Les spiraux résultants sont avantageusement dans un matériau de structure isotropique
avec une résistance mécanique importante tout en présentant une élasticité qui est
généralement indépendante de la température. De plus, un tel spiral peut aussi être
combiné avec un balancier réalisé selon le procédé de la présente invention afin d'obtenir
un système balancier spiral d'un isochronisme exceptionnel.
1. Procédé de réalisation d'au moins une pièce micromécanique en verre, comprenant les
étapes suivantes :
- se doter d'un premier wafer de verre (10) présentant un coefficient de dilatation
thermique inférieur à 5 x 10-6K-1,
- soudure d'un deuxième wafer de verre (14) présentant un coefficient de dilatation
thermique inférieur à 5 x 10-6K-1, au premier wafer, par l'intermédiaire d'une couche d'accroche (12), ladite pièce
étant destinée à être réalisée dans ledit deuxième wafer,
- croissance d'un masque métallique (16) sur le deuxième wafer,
- gravure traversante du deuxième wafer à travers le masque métallique, et
- libération de la pièce en éliminant la couche d'accroche.
2. Procédé selon la revendication 1, caractérisé en ce que ledit premier et ledit deuxième wafer sont choisis dans des verres présentant un
coefficient de dilatation thermique inférieur à 3 x 10-6K-1, de préférence inférieur à 2 x 10-6K-1.
3. Procédé selon l'une des revendications 1 et 2, caractérisé en ce que l'un et/ou l'autre des premier et deuxième wafers sont réalisés en verre céramique.
4. Procédé selon l'une des revendications 1 à 3, caractérisé en ce qu'il comprend en outre une étape d'élimination du masque métallique (16) avant l'élimination
de la couche d'accroche.
5. Procédé selon l'une des revendications précédentes,
caractérisé en ce que la croissance du masque métallique (16) est obtenue :
- par la mise en oeuvre d'un moule de résine photosensible (18) ayant la forme et
les dimensions de la pièce à réaliser, puis
- par la croissance galvanique de métal dans les espaces laissés libres par le moule
de résine photosensible,
- par dissolution du moule de résine photosensible de manière à libérer le masque
métallique.
6. Procédé selon l'une des revendications précédentes, caractérisé en ce que l'étape de gravure est effectuée par attaque plasma anisotrope en milieu fluoré,
réalisée dans un réacteur de type ICP (Inductively Coupled Plasma).
7. Procédé selon la revendication 6,
caractérisé en ce que l'attaque plasma anisotrope est effectuée avec les paramètres suivants :
- Température du substrat : compris entre -5 et -20°C, particulièrement - 10°C;
- Débit de C4F8: compris entre 10 et 20sccm, particulièrement 17sccm;
- Débit d'Ar : compris entre 20 et 80sccm, particulièrement 50sccm;
- Pression de travail : comprise entre 2 et 20.10-3mbar, particulièrement 8.10-3mbar;
- Puissance RF de plasma: compris entre 2000 et 3500W, particulièrement 2800W ;
- Puissance RF de porte substrat: compris entre 100 et 500W, particulièrement 200W.

------------------------------------

(Consigne A):
Dans l'extrait sur la fabrication de pièces micromécaniques en verre, dans quel type de réacteur la gravure par attaque plasma anisotrope est-elle réalisée ?
(Consigne B):
Poursuivez l'extrait sur la fabrication de pièces micromécaniques en verre à partir de sa dernière phrase.

Transcription des pages
------------------------------------

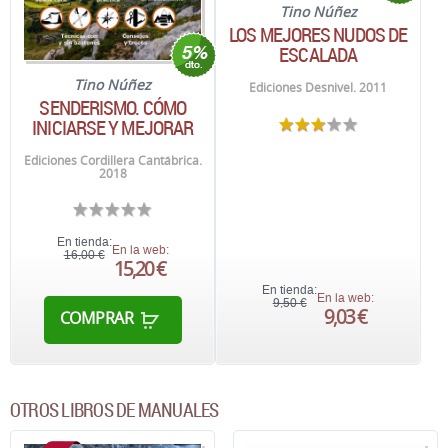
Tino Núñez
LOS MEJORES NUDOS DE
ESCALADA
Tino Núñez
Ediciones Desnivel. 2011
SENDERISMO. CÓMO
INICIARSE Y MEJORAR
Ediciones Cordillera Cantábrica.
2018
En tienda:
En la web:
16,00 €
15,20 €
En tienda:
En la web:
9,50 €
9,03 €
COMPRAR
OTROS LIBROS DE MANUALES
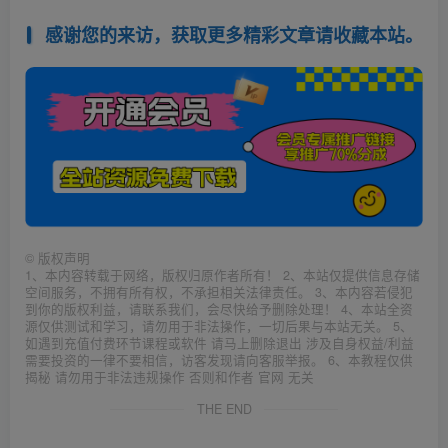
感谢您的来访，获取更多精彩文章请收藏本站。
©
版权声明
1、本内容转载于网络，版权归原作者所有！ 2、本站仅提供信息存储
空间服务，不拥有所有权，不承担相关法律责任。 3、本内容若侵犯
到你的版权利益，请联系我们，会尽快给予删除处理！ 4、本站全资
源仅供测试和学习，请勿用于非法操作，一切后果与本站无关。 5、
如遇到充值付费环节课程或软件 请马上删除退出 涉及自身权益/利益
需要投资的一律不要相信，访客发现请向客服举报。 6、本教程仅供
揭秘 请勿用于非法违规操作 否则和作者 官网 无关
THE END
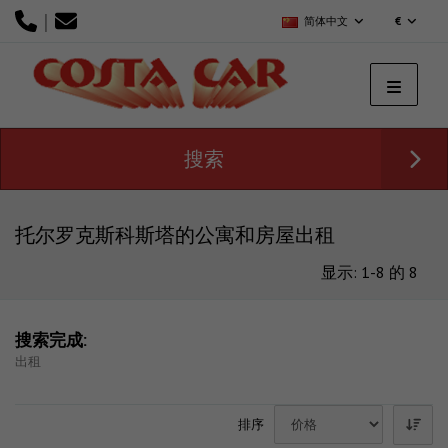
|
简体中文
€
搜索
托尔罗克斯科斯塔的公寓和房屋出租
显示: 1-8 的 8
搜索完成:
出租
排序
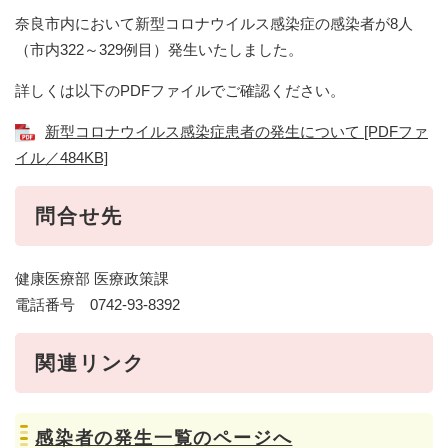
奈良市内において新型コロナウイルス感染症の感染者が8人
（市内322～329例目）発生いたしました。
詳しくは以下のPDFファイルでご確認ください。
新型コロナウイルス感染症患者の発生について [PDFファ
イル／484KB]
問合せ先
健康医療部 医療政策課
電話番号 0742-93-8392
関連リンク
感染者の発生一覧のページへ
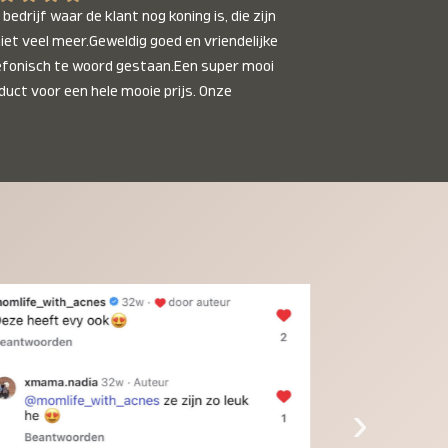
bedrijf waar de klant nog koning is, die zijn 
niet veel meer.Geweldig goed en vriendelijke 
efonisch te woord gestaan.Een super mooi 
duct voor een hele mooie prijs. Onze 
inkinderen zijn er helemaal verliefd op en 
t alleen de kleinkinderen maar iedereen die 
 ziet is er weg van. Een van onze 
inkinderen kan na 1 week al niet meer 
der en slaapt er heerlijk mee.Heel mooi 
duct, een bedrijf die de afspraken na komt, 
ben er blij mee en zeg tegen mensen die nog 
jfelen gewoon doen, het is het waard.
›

------------------------------------

(Réponse A):
Dans un réacteur de type ICP (Inductively Coupled Plasma).

(Réponse B):
8. Procédé selon l'une des revendications précédentes, caractérisé en ce que l'étape de libération est effectuée par gravure isotrope.
9. Procédé selon la revendication 8,
caractérisé en ce que ladite gravure isotrope est effectuée avec les paramètres suivants :
- Température du substrat : compris entre 0 et 50°C, particulièrement 20°C;
- Débit de SF6: compris entre 100 et 500sccm, particulièrement 300sccm;
- Puissance RF plasma : compris entre 1000 et 2000W, particulièrement 1500W;
- Aucune puissance sur le porte substrat.
10. Procédé selon l'une des revendications précédentes, caractérisé en ce que la couche d'accroche (12) est réalisée en silicium amorphe.
11. Procédé selon l'une des revendications précédentes, caractérisé en ce que le premier et le deuxième wafers ont une épaisseur comprise entre 100 et 200µm, typiquement
de 150µm.
12. Procédé selon l'une des revendications précédentes, caractérisé en ce que le premier et le deuxième wafers sont identiques en termes de type de verre, de l'épaisseur
et des dimensions de surface, et en ce que le premier et le deuxième wafers sont entièrement superposés l'un à l'autre lors
de l'étape de soudure.
13. Procédé selon l'une des revendications précédentes, caractérisé en ce que la couche d'accroche est déposée sur le premier wafer avant l'étape de soudure.
14. Procédé selon l'une des revendications précédentes, caractérisé en ce que la soudure des premier et deuxième wafers est réalisée par soudure anodique.
15. Pièce micromécanique en verre réalisée par un procédé selon l'une des revendications
précédentes.
16. Pièce micromécanique selon la revendication 15, caractérisée en ce que le deuxième wafer (14) est en un verre céramique qui possède une structure isotropique
et a un coefficient thermique de dilatation qui est inférieur à 5 x 10-6K-1.
17. Pièce micromécanique selon la revendication 15 ou 16, caractérisée en ce que la pièce est un ressort spiral.
18. Pièce micromécanique selon la revendication 15 ou 16, caractérisée en ce que la pièce est un balancier.